Oliver was standing in the corner, a cigarette frozen in his hand.
“Jesus,” Louis breathed.
A moment later, Dr. Seraphin was at his side. She stared into the room at Oliver.
“What are you doing?” she demanded.
“I just wanted a smoke, ma’am,” he said. “It was too cold to go outside.” Oliver had snuffed out the cigarette and was standing there like a boy caught in a dirty deed.
Dr. Seraphin gave Oliver a frown, but slowly her eyes began to wander over the plastic tables and stainless steel countertops.
Louis realized the room looked cleaner than the last time he had been in it. He guessed that the state cops had searched the building after Rebecca Gruber was found. He noticed dark fingerprint powder smudges around the windowsills and door frames.
As he took a step into the room, something caught his eye in the faint light. It was a large can, and he knew it hadn’t been here before.
He walked to it. It had been opened with a can opener, but the top was pushed down inside. He got out a pen and used the tip to lift it open.

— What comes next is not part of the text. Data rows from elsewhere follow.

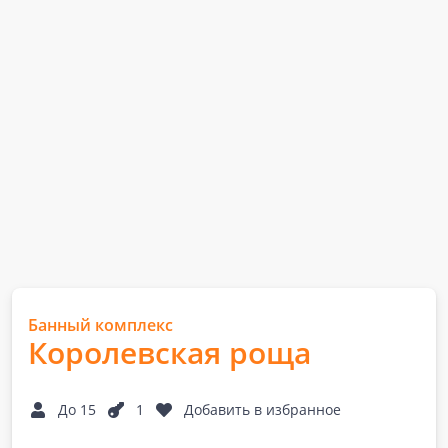
Банный комплекс
Королевская роща
До 15
1
Добавить в избранное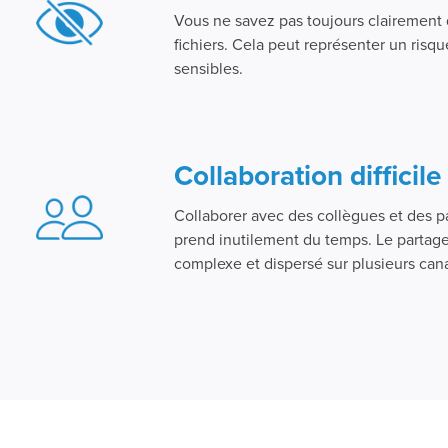
Vous ne savez pas toujours clairement 
fichiers. Cela peut représenter un risq
sensibles.
Collaboration difficile
Collaborer avec des collègues et des p
prend inutilement du temps. Le partage 
complexe et dispersé sur plusieurs can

The can was half-full of creamed corn, a large serving spoon stuck in it. Louis used the lid to turn it so he could read the label. Southern Michigan Food Supply. Hidden Lake Hospital.
“Doctor,” Louis said, “any idea where this might have come from?”
Dr. Seraphin came up behind him. “The hospital kitchen, I would presume.”
Louis pushed the lid back down to see if there was any stamping or embossing on top. There was none, and he grabbed an old paper towel from the floor and used it to lift the can up so he could see the bottom. In small print, stamped on the bottom, he saw a series of letters and numbers, and the date April 1987. Over a year ago.
“I’d bet there are a lot of these missing from the kitchen over the past few years,” Louis said.
“The police didn’t think to take that?” Dr. Seraphin asked.
Louis set the can down and stood up. “It wasn’t here when they searched. I’d bet it’s been here less than a day or two.”